Measuring and Controlling Solution Degeneracy across Task-Trained Recurrent Neural Networks
Ann Huang, Satpreet H. Singh, Flavio Martinelli, Kanaka Rajan
TL;DR
This work tackles the problem of solution degeneracy in independently trained task-trained RNNs by introducing a unified, multi-level framework that quantifies degeneracy across behavior, neural dynamics, and weights. Through a large-scale study across four neuroscience-relevant tasks and multiple control factors, the authors demonstrate contravariant and covariant relationships: higher task complexity and stronger feature learning tend to make neural dynamics more consistent while expanding weight diversity, whereas larger networks and structural regularization promote convergence across all levels. They validate the Contravariance Principle and provide practical guidance for tuning degeneracy to either reveal shared neural mechanisms or model individual variability observed in biology. The framework and findings offer a principled path toward more interpretable and biologically grounded RNN models, with implications for ensemble modeling and hypothesis testing in neuroscience.
Abstract
Task-trained recurrent neural networks (RNNs) are widely used in neuroscience and machine learning to model dynamical computations.

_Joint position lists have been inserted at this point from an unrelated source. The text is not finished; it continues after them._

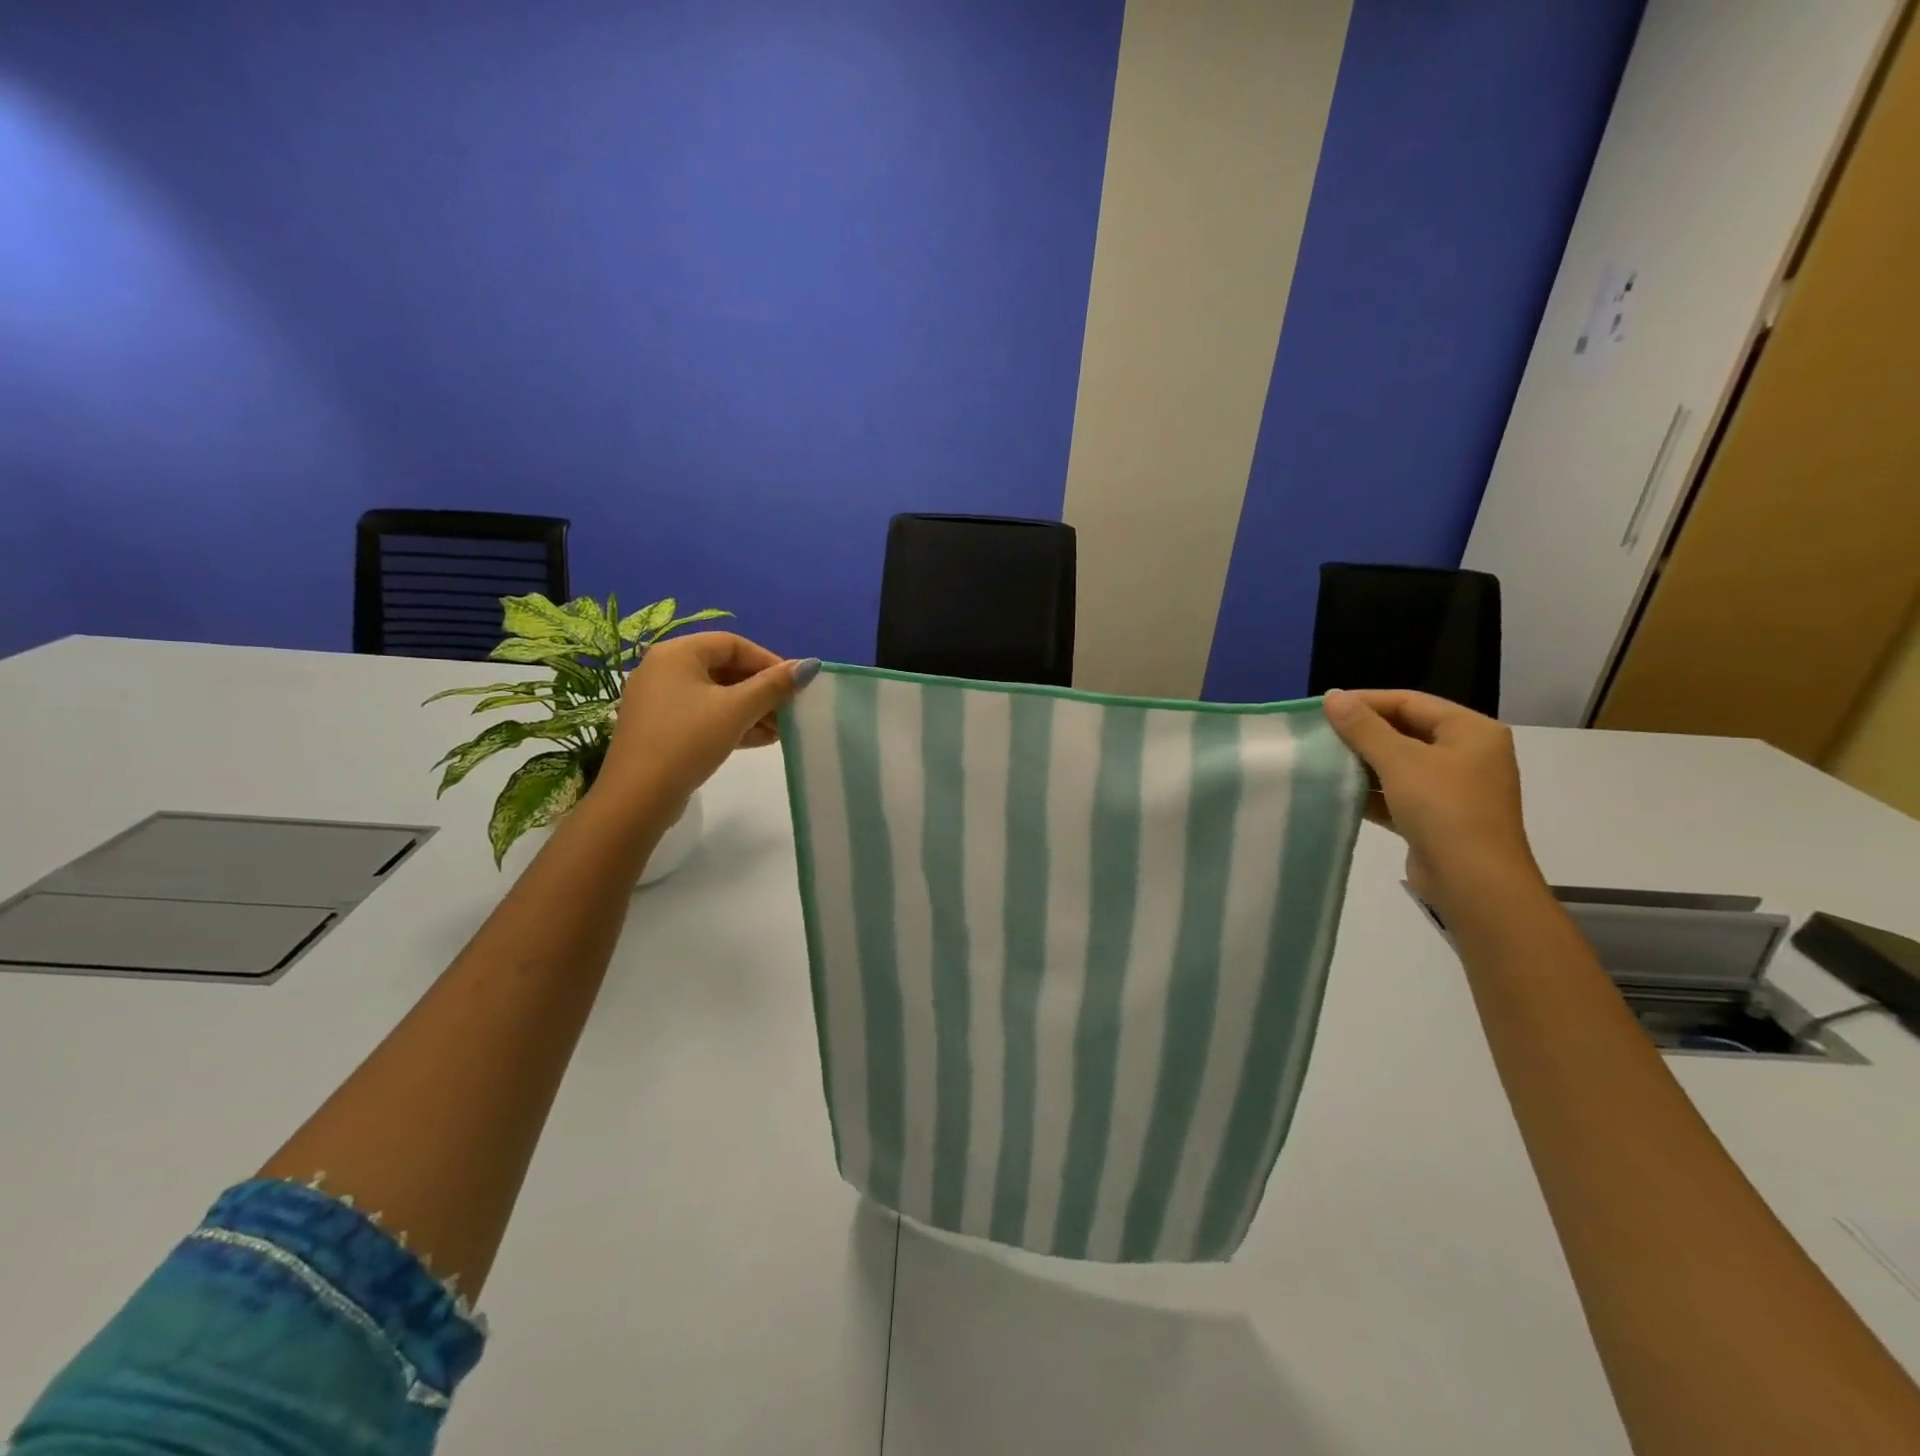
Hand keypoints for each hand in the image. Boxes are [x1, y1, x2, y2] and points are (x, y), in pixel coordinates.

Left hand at [593, 634, 818, 815]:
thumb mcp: (736, 710)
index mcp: (677, 653)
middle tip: (791, 710)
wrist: (637, 797)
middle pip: (725, 669)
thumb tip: (810, 665)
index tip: (795, 684)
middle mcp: (664, 669)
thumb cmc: (688, 741)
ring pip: (717, 695)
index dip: (769, 661)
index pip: (733, 644)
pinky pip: (704, 715)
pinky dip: (733, 723)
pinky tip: (761, 739)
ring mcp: (661, 700)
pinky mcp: (662, 728)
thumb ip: (774, 685)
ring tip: (782, 730)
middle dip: (762, 689)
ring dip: (752, 709)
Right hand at [1322, 689, 1542, 916]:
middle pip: (1406, 731)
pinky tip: (1339, 792)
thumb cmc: (1443, 809)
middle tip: (1320, 733)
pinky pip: (1399, 794)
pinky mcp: (1437, 818)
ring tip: (1323, 760)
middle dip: (1363, 733)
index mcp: (1471, 731)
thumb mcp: (1400, 761)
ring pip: (1400, 764)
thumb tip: (1332, 695)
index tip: (1324, 707)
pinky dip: (1372, 792)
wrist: (1474, 883)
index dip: (1366, 701)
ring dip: (1364, 763)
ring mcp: (1454, 788)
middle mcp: (1467, 754)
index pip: (1410, 702)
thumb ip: (1363, 727)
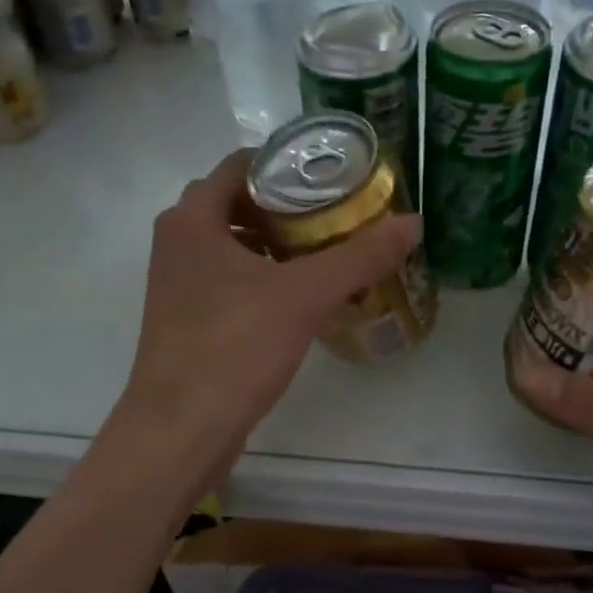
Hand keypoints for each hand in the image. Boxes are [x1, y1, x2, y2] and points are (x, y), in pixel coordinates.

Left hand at [117, 149, 418, 470]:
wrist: (180, 430)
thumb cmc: (233, 347)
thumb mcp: (304, 296)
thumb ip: (359, 256)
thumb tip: (413, 222)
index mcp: (193, 218)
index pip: (243, 164)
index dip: (289, 162)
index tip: (334, 174)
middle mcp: (178, 240)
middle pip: (240, 202)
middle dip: (290, 204)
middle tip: (341, 210)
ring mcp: (179, 281)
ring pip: (235, 242)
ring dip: (278, 241)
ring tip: (330, 247)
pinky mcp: (189, 317)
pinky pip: (232, 277)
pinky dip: (266, 274)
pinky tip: (303, 293)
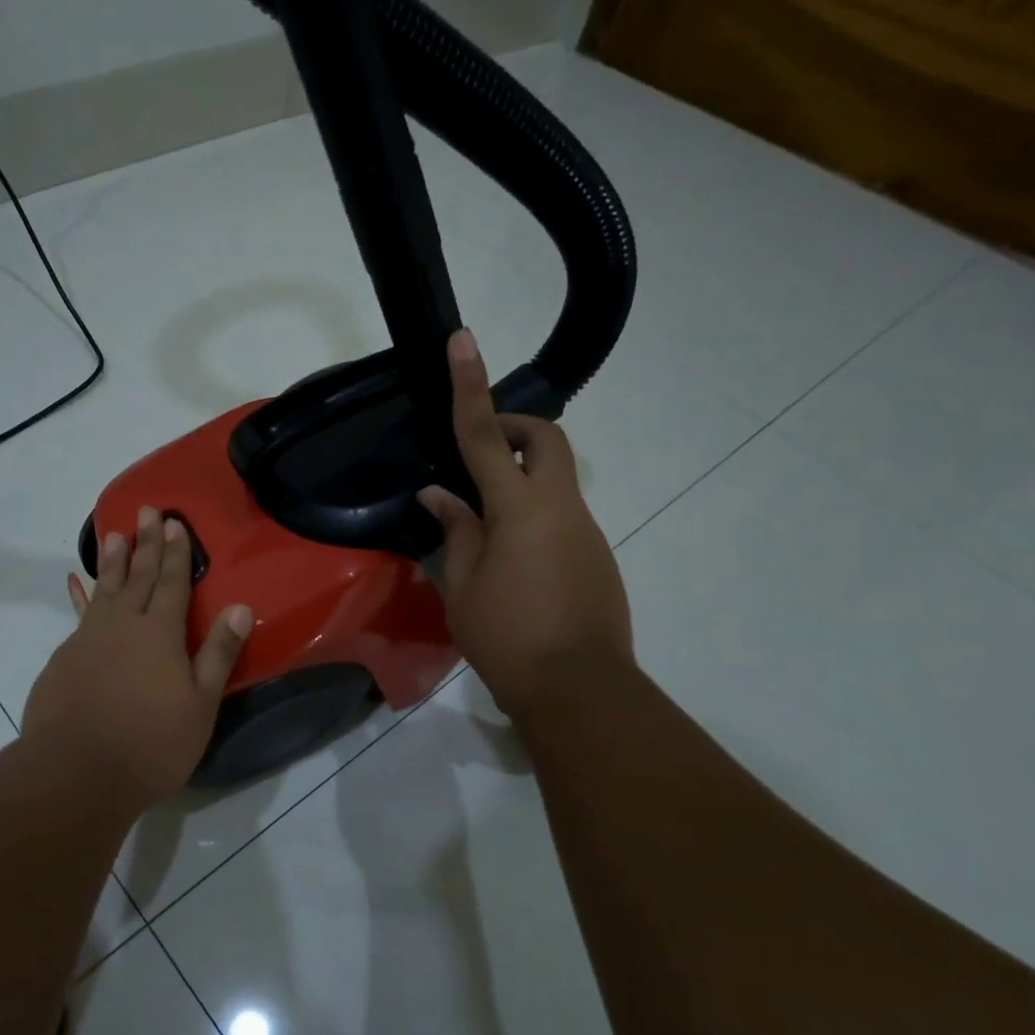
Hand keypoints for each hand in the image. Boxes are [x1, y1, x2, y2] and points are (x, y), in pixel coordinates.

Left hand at [22, 506, 253, 808]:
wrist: (75, 772)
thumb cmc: (151, 742)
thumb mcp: (200, 704)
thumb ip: (218, 653)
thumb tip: (240, 608)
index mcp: (159, 633)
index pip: (170, 582)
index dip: (175, 552)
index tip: (174, 522)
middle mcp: (121, 625)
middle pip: (136, 576)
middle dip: (145, 543)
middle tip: (147, 510)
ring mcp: (87, 640)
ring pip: (104, 590)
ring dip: (112, 562)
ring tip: (114, 535)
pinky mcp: (63, 660)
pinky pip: (80, 616)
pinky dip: (85, 597)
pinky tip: (81, 591)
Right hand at [417, 330, 631, 721]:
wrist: (579, 692)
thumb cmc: (507, 638)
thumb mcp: (463, 586)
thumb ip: (455, 531)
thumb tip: (438, 494)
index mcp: (521, 508)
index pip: (488, 435)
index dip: (471, 387)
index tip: (463, 342)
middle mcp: (562, 507)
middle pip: (548, 440)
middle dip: (516, 426)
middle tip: (480, 450)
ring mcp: (586, 531)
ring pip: (555, 480)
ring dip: (520, 481)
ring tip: (481, 529)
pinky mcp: (597, 556)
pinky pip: (561, 516)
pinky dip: (532, 517)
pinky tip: (509, 562)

To gain mechanistic insight into how neural systems solve tasks, prior work often reverse-engineers individual trained networks. However, different RNNs trained on the same task and achieving similar performance can exhibit strikingly different internal solutions, a phenomenon known as solution degeneracy. Here, we develop a unified framework to systematically quantify and control solution degeneracy across three levels: behavior, neural dynamics, and weight space. We apply this framework to 3,400 RNNs trained on four neuroscience-relevant tasks: flip-flop memory, sine wave generation, delayed discrimination, and path integration, while systematically varying task complexity, learning regime, network size, and regularization. We find that higher task complexity and stronger feature learning reduce degeneracy in neural dynamics but increase it in weight space, with mixed effects on behavior. In contrast, larger networks and structural regularization reduce degeneracy at all three levels. These findings empirically validate the Contravariance Principle and provide practical guidance for researchers seeking to tune the variability of RNN solutions, either to uncover shared neural mechanisms or to model the individual variability observed in biological systems. This work provides a principled framework for quantifying and controlling solution degeneracy in task-trained RNNs, offering new tools for building more interpretable and biologically grounded models of neural computation.